Tony Balloon of the Alston & Bird law firm said uncertainty over which players in the mobile-payments universe fall under which financial regulations, has held progress back in the U.S., especially compared with east Asian countries. There are “lots of questions, not a lot of answers,” he said. “The government’s been reluctant to weigh in. … You're going to see a lot of lobbying around this” at agencies including the FCC, FTC and Federal Reserve.
But Balloon said later that financial institutions are satisfied with applying the regulation they're used to, and telcos are content with operating under the FCC’s truth-in-billing rules. Mobile payment service providers like PayPal and Square have the highest uncertainty, but, unlike start-ups, PayPal has the resources to play it safe by complying with financial rules even without being sure they apply, he said. In any case, carriers may end up being subject to a new alphabet soup of financial regulations, he said.

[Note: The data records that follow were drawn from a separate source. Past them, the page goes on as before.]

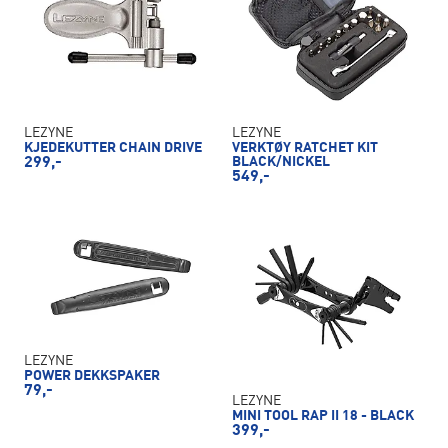
LEZYNE
LEZYNE
KJEDEKUTTER CHAIN DRIVE
VERKTØY RATCHET KIT
299,-
BLACK/NICKEL
549,-
LEZYNE
POWER DEKKSPAKER
79,-
LEZYNE
MINI TOOL RAP II 18 - BLACK
399,-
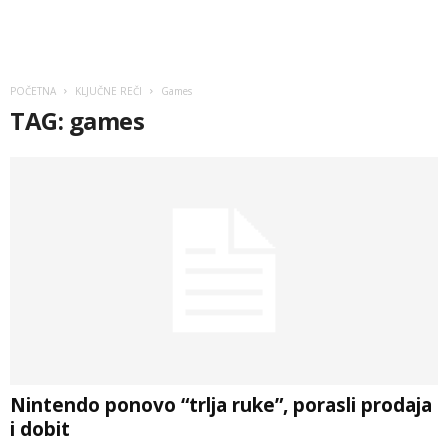
POČETNA
KLJUČNE REČI
Games
TAG: games
Nintendo ponovo “trlja ruke”, porasli prodaja
i dobit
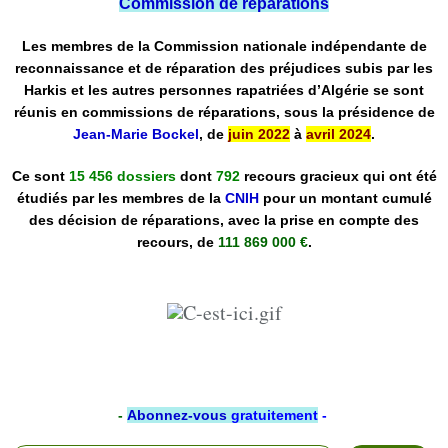
Commission de réparations
Les membres de la Commission nationale indépendante de
reconnaissance et de réparation des préjudices subis par les
Harkis et les autres personnes rapatriées d’Algérie se sont
réunis en commissions de réparations, sous la présidence de
Jean-Marie Bockel
, de
juin 2022
à
avril 2024
.
Ce sont
15 456 dossiers
dont
792
recours gracieux qui ont été
étudiés par les membres de la
CNIH
pour un montant cumulé
des décision de réparations, avec la prise en compte des
recours, de
111 869 000 €
.
-
Abonnez-vous
gratuitement
-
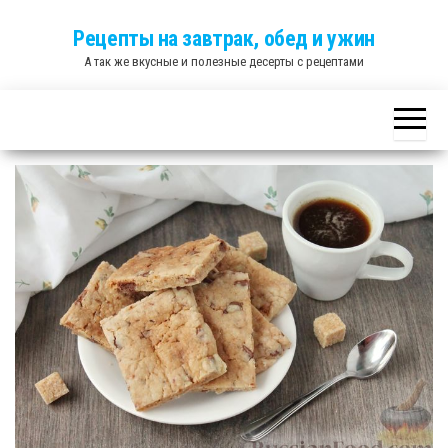
Skip
Рецепты на завтрак, обед и ужин
to
А так же вкусные и полезные десерты с рецептами
the
content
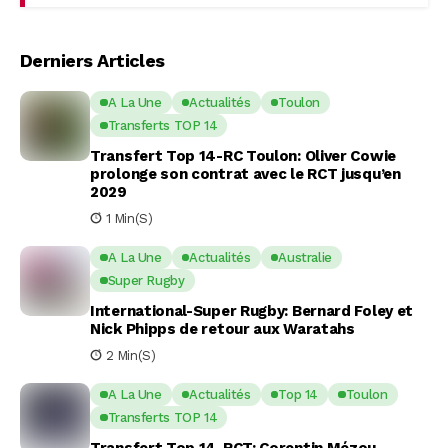
Derniers Articles
A La Une
Actualités
Toulon
Transferts TOP 14
Transfert Top 14-RC Toulon: Oliver Cowie
prolonge son contrat avec le RCT jusqu’en
2029
1 Min(s)
A La Une
Actualités
Australie
Super Rugby
International-Super Rugby: Bernard Foley et
Nick Phipps de retour aux Waratahs
2 Min(s)
A La Une
Actualités
Top 14
Toulon
Transferts TOP 14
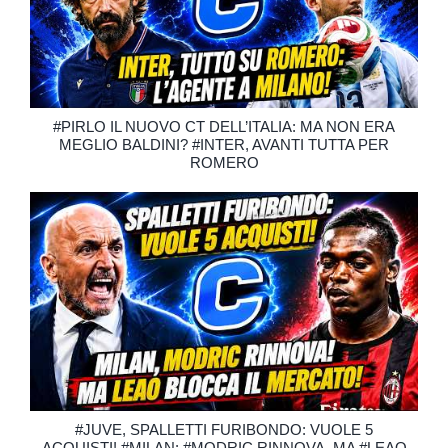
#PIRLO IL NUOVO CT DELL’ITALIA: MA NON ERA
MEGLIO BALDINI? #INTER, AVANTI TUTTA PER
ROMERO
#JUVE, SPALLETTI FURIBONDO: VUOLE 5
ACQUISTI! #MILAN: #MODRIC RINNOVA, MA #LEAO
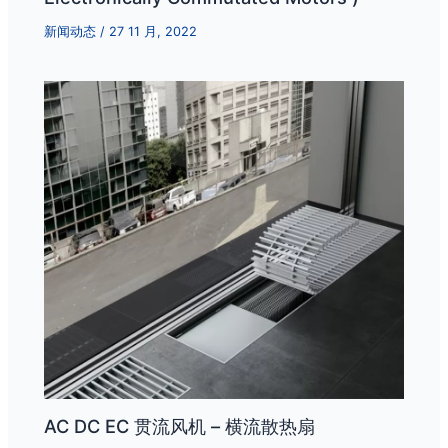
新闻动态
/
27 11 月, 2022
AC DC EC 贯流风机 – 横流散热扇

Other speakers disputed any regulatory vacuum, at least when it comes to systems using near field communication. “The regulatory requirements are clear,” because in effect the systems simply put familiar payment cards into smartphones, the type of account determining the government and industry rules that apply in a particular case, said Dax Hansen of the Perkins Coie law firm. “You don’t need any new laws.” There aren’t “regulatory concerns or regulatory uncertainty that’s been a barrier here,” Boyer agreed. The obstacle has been a “chicken-and-egg” problem of getting consumers and all the industries involved to make the major investments required to buy into a new way to pay, he said. “The regulatory issues … are not all that significant,” Boyer said. “All we're doing is offering a different form factor for the payment card.”